Thursday, April 10 – Beautiful morning. Waitangi River chattering over the stones like malt whisky, ducks appearing through the mist. “C’est si bon,” as Louis Armstrong was wont to sing. Graffiti in Bay of Islands Holiday Camp loos:

all blacks must
die by the end
of July

comme c’est charmant! As counterblast, someone has added “sux shit” to the triple initial.

Between Wellsford and Whangarei, I saw a sign: “SIGNS AND WONDERS.” It seems to sum up what I am looking for up here – a series of increasingly bizarre inscriptions on the landscape:

  • Before Kaeo: “You have missed the water gardens.”
  • In the town itself: “Zealandia Masonic Lodge Kaeo.”
  • “Whangaroa Municipal Swimming Pool” beside a rugby playing field.

  • Whangaroa Harbour, along from the Duke of Wellington’s Nose: charming in sunshine. No post office for the various post cards I have accumulated. Very peaceful. Launches, charter fishing boats. I love harbour cruises, but can’t really spare the time waiting till the next one leaves.
    “Did You Catch SEA FEVER at Whangaroa?
    We Did … Phone …”

    “Sea Fever” is, it appears, a boat, not Masefield’s celebrated anthology piece. You know the one: “I must go down to the seas again, to the lonely sea and the sky …” There aren’t many people in Kendrick’s landscape poems, either, and they’re usually overheard rather than speaking direct (“Blind Date at the Glow-worm Caves”):
    People are what they see:
    twin-face Lechery soulfully eyeballing, Greed stuffing
    a fast gob while Sloth just can’t be bothered;
    an uptight superior loner off in a corner –
    everybody knows this script.

-*-*-

> **EXERCISE A**
In the travel diary passage, rewrite everything from "We Did … Phone" down to "knows this script.", substituting "Envy" for "Sloth".

Transcribed page contents:
-*-*-

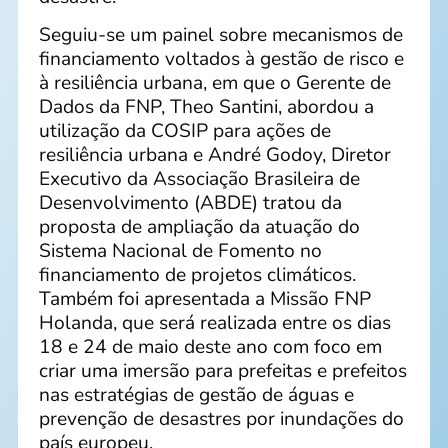
Seguiu-se um painel sobre mecanismos de
financiamento voltados à gestão de risco e
à resiliência urbana, em que o Gerente de
Dados da FNP, Theo Santini, abordou a
utilização da COSIP para ações de
resiliência urbana e André Godoy, Diretor
Executivo da Associação Brasileira de
Desenvolvimento (ABDE) tratou da
proposta de ampliação da atuação do
Sistema Nacional de Fomento no
financiamento de projetos climáticos.
Também foi apresentada a Missão FNP
Holanda, que será realizada entre os dias
18 e 24 de maio deste ano com foco em
criar uma imersão para prefeitas e prefeitos
nas estratégias de gestão de águas e
prevenção de desastres por inundações do
país europeu.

-*-*-

> **EXERCISE B**
Write out the records from their beginning down through the line containing "financiamento de projetos climáticos.", leaving the pictures out.

> **FINAL ANSWER A**
We Did … Phone …”

    “Sea Fever” is, it appears, a boat, not Masefield’s celebrated anthology piece. You know the one: “I must go down to the seas again, to the lonely sea and the sky …” There aren’t many people in Kendrick’s landscape poems, either, and they’re usually overheard rather than speaking direct (“Blind Date at the Glow-worm Caves”):
    People are what they see:
    twin-face Lechery soulfully eyeballing, Greed stuffing
    a fast gob while Envy just can’t be bothered;
    an uptight superior loner off in a corner –
    everybody knows this script.

> **FINAL ANSWER B**
Seguiu-se um painel sobre mecanismos de
financiamento voltados à gestão de risco e
à resiliência urbana, em que o Gerente de
Dados da FNP, Theo Santini, abordou a
utilização da COSIP para ações de
resiliência urbana e André Godoy, Diretor
Executivo da Associação Brasileira de
Desenvolvimento (ABDE) tratou da
proposta de ampliação da atuação do
Sistema Nacional de Fomento no
financiamento de projetos climáticos.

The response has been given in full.